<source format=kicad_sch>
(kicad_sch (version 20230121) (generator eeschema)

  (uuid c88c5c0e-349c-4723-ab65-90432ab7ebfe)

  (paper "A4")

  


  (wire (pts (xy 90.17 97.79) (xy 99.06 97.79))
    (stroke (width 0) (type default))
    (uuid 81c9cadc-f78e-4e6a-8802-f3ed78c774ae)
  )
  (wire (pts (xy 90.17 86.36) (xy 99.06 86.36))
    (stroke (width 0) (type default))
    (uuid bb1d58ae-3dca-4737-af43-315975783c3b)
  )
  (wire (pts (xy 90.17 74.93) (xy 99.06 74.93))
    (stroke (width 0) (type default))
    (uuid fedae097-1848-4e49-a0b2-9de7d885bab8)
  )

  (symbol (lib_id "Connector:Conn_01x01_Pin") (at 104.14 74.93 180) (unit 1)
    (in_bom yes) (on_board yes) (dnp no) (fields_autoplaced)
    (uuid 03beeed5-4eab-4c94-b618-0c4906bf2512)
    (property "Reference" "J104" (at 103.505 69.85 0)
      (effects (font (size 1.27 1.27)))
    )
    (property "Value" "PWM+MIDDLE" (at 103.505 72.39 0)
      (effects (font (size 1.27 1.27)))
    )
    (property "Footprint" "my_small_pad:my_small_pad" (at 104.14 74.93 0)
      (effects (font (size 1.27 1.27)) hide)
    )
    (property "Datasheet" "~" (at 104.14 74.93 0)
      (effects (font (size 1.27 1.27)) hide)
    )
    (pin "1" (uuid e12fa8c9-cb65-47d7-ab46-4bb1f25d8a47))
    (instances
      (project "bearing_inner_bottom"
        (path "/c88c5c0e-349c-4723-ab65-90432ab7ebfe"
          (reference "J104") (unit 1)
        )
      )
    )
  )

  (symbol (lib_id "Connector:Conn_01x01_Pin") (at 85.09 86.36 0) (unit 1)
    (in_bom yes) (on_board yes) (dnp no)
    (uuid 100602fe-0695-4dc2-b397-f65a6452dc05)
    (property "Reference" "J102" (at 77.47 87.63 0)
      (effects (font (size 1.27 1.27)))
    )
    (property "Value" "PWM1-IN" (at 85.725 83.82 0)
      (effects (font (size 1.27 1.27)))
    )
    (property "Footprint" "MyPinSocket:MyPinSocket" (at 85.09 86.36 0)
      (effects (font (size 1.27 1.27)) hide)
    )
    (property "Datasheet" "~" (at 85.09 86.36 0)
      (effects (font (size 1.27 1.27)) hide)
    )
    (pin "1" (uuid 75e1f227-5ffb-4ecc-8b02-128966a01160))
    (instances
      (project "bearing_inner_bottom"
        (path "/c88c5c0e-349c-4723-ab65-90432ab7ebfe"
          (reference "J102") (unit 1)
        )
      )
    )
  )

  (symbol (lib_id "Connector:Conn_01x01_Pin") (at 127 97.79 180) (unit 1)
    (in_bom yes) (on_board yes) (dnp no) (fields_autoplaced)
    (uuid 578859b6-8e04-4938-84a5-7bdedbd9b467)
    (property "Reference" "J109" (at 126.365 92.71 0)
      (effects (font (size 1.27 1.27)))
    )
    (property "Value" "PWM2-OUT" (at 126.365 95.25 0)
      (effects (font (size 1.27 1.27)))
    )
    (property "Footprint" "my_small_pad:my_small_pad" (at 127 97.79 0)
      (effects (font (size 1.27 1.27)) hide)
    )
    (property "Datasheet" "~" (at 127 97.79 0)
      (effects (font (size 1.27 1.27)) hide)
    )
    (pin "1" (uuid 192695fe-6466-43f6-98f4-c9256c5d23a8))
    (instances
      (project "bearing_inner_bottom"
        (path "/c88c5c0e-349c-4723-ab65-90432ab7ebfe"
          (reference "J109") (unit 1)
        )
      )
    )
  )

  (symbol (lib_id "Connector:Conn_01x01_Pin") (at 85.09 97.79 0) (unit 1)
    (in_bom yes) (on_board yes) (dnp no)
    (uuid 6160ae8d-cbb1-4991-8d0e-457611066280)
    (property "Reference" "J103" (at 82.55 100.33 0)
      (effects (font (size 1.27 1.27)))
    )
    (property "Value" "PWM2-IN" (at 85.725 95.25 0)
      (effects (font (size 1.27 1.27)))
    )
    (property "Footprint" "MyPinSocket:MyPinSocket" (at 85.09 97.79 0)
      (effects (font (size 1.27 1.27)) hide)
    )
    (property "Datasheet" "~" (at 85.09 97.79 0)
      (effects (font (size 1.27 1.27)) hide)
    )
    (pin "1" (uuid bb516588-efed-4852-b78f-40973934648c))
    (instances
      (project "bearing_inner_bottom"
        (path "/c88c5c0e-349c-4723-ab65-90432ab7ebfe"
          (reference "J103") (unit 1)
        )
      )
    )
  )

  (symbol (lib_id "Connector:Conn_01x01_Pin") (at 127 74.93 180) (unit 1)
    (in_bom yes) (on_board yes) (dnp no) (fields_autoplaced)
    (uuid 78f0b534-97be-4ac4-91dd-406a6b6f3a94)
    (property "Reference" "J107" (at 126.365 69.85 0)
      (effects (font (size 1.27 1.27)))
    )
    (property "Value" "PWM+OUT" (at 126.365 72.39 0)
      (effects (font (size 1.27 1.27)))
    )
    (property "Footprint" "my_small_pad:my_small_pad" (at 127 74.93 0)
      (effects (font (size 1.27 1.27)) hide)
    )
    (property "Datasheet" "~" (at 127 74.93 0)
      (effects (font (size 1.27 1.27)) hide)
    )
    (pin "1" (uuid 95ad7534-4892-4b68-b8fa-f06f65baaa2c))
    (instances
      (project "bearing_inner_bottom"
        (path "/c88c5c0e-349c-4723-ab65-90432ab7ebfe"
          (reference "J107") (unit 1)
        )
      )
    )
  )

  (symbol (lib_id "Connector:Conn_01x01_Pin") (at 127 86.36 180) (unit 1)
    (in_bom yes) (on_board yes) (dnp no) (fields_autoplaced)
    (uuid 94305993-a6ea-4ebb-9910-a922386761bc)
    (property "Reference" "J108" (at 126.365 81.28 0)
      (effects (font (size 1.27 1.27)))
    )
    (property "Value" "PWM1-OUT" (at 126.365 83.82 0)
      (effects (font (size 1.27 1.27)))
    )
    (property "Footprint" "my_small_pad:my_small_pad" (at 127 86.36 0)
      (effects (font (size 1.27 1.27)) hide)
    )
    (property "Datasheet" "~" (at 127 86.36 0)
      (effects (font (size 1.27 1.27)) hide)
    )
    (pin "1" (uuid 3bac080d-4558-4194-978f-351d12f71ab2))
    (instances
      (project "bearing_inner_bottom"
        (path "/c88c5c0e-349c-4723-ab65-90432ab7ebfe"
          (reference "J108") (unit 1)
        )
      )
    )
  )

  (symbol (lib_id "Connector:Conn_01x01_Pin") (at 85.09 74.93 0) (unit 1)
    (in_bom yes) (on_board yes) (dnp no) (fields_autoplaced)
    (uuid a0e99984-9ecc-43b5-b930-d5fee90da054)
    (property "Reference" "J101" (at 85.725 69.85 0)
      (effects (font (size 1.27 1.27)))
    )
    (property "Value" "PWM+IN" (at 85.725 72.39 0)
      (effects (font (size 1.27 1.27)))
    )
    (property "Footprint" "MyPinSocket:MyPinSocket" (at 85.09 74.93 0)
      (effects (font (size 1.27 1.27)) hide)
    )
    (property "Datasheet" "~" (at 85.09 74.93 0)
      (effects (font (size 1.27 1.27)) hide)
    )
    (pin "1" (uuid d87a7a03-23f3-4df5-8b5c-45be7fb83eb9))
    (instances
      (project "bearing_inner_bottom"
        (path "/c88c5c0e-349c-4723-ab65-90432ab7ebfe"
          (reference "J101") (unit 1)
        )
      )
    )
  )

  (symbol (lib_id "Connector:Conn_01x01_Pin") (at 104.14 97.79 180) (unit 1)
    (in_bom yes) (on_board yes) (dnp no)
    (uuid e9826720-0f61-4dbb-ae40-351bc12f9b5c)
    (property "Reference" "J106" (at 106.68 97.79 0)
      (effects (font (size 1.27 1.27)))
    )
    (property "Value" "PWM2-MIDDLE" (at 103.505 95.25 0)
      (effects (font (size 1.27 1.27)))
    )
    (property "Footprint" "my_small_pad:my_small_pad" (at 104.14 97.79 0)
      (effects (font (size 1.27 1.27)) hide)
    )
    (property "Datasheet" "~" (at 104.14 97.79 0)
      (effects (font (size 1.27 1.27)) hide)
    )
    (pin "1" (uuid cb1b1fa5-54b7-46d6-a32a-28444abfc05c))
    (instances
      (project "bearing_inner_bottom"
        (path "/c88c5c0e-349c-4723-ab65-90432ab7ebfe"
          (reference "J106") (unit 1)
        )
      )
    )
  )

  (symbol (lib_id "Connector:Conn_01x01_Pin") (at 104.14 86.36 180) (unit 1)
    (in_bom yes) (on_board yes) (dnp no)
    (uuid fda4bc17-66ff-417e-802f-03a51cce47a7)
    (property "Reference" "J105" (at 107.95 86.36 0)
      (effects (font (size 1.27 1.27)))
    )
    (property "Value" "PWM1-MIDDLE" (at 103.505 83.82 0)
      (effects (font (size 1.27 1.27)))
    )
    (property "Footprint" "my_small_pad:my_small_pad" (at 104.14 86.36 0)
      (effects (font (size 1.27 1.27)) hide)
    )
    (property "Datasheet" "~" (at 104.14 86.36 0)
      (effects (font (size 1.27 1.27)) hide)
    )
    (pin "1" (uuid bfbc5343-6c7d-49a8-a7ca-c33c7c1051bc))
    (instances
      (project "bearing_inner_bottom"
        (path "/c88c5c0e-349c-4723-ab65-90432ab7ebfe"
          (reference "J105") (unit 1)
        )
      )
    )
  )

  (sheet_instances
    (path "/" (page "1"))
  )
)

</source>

· · · · ·

▶ PROBLEM TO SOLVE
If the string "Footprint" appears in a line of the entries, report the line.

▶ RESPONSE AREA
    (property "Footprint" "my_small_pad:my_small_pad" (at 104.14 74.93 0)
    (property "Footprint" "MyPinSocket:MyPinSocket" (at 85.09 86.36 0)
    (property "Footprint" "my_small_pad:my_small_pad" (at 127 97.79 0)
    (property "Footprint" "MyPinSocket:MyPinSocket" (at 85.09 97.79 0)
    (property "Footprint" "my_small_pad:my_small_pad" (at 127 74.93 0)
    (property "Footprint" "my_small_pad:my_small_pad" (at 127 86.36 0)
    (property "Footprint" "MyPinSocket:MyPinSocket" (at 85.09 74.93 0)
    (property "Footprint" "my_small_pad:my_small_pad" (at 104.14 97.79 0)
    (property "Footprint" "my_small_pad:my_small_pad" (at 104.14 86.36 0)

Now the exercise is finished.